### What is required
Turn the lines below into a numbered list, and leave out any blank ones.
— start —
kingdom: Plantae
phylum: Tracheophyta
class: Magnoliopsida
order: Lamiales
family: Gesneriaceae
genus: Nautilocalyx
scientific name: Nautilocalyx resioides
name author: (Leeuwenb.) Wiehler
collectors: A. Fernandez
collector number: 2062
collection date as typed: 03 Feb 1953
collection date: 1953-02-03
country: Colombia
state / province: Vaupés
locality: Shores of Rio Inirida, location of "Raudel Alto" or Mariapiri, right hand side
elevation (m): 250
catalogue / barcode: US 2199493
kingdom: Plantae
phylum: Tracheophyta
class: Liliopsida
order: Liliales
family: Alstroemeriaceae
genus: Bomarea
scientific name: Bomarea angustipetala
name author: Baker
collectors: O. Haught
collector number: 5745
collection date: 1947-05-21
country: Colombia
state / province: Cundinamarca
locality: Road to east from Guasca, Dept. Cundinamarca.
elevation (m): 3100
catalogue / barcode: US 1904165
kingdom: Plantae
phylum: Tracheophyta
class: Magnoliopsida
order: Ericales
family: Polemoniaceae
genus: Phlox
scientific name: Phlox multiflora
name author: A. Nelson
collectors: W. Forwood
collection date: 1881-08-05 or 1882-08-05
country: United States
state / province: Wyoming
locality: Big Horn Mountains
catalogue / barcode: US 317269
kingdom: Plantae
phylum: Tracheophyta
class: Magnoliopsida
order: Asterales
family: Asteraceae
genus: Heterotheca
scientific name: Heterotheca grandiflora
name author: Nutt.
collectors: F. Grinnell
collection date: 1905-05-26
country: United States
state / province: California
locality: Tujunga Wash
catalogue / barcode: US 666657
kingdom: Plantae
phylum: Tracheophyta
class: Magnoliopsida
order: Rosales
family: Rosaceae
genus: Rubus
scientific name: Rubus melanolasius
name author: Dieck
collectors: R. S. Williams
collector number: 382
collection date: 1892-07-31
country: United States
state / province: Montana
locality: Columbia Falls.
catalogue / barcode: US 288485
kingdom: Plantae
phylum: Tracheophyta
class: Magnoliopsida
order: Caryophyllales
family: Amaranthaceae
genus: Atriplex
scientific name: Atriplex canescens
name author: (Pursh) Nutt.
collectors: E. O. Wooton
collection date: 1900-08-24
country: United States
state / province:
— end —
### Exercise response
1. kingdom: Plantae
2. phylum: Tracheophyta
3. class: Magnoliopsida
4. order: Lamiales
5. family: Gesneriaceae
6. genus: Nautilocalyx
7. scientific name: Nautilocalyx resioides
8. name author: (Leeuwenb.) Wiehler
9. collectors: A. Fernandez
10. collector number: 2062
11. collection date as typed: 03 Feb 1953
12. collection date: 1953-02-03
13. country: Colombia
14. state / province: Vaupés
15. locality: Shores of Rio Inirida, location of "Raudel Alto" or Mariapiri, right hand side
16. elevation (m): 250
17. catalogue / barcode: US 2199493
18. kingdom: Plantae
19. phylum: Tracheophyta
20. class: Liliopsida
21. order: Liliales
22. family: Alstroemeriaceae
23. genus: Bomarea
24. scientific name: Bomarea angustipetala
25. name author: Baker
26. collectors: O. Haught
27. collector number: 5745
28. collection date: 1947-05-21
29. country: Colombia
30. state / province: Cundinamarca
31. locality: Road to east from Guasca, Dept. Cundinamarca.
32. elevation (m): 3100
33. catalogue / barcode: US 1904165
34. kingdom: Plantae
35. phylum: Tracheophyta
36. class: Magnoliopsida
37. order: Ericales
38. family: Polemoniaceae
39. genus: Phlox
40. scientific name: Phlox multiflora
41. name author: A. Nelson
42. collectors: W. Forwood
43. collection date: 1881-08-05 or 1882-08-05
44. country: United States
45. state / province: Wyoming
46. locality: Big Horn Mountains
47. catalogue / barcode: US 317269
48. kingdom: Plantae
49. phylum: Tracheophyta
50. class: Magnoliopsida
51. order: Asterales
52. family: Asteraceae
53. genus: Heterotheca
54. scientific name: Heterotheca grandiflora
55. name author: Nutt.
56. collectors: F. Grinnell
57. collection date: 1905-05-26
58. country: United States
59. state / province: California
60. locality: Tujunga Wash
61. catalogue / barcode: US 666657
62. kingdom: Plantae
63. phylum: Tracheophyta
64. class: Magnoliopsida
65. order: Rosales
66. family: Rosaceae
67. genus: Rubus
68. scientific name: Rubus melanolasius
69. name author: Dieck
70. collectors: R. S. Williams
71. collector number: 382
72. collection date: 1892-07-31
73. country: United States
74. state / province: Montana
75. locality: Columbia Falls.
76. catalogue / barcode: US 288485
77. kingdom: Plantae
78. phylum: Tracheophyta
79. class: Magnoliopsida
80. order: Caryophyllales
81. family: Amaranthaceae
82. genus: Atriplex
83. scientific name: Atriplex canescens
84. name author: (Pursh) Nutt.
85. collectors: E. O. Wooton
86. collection date: 1900-08-24
87. country: United States
88. state / province:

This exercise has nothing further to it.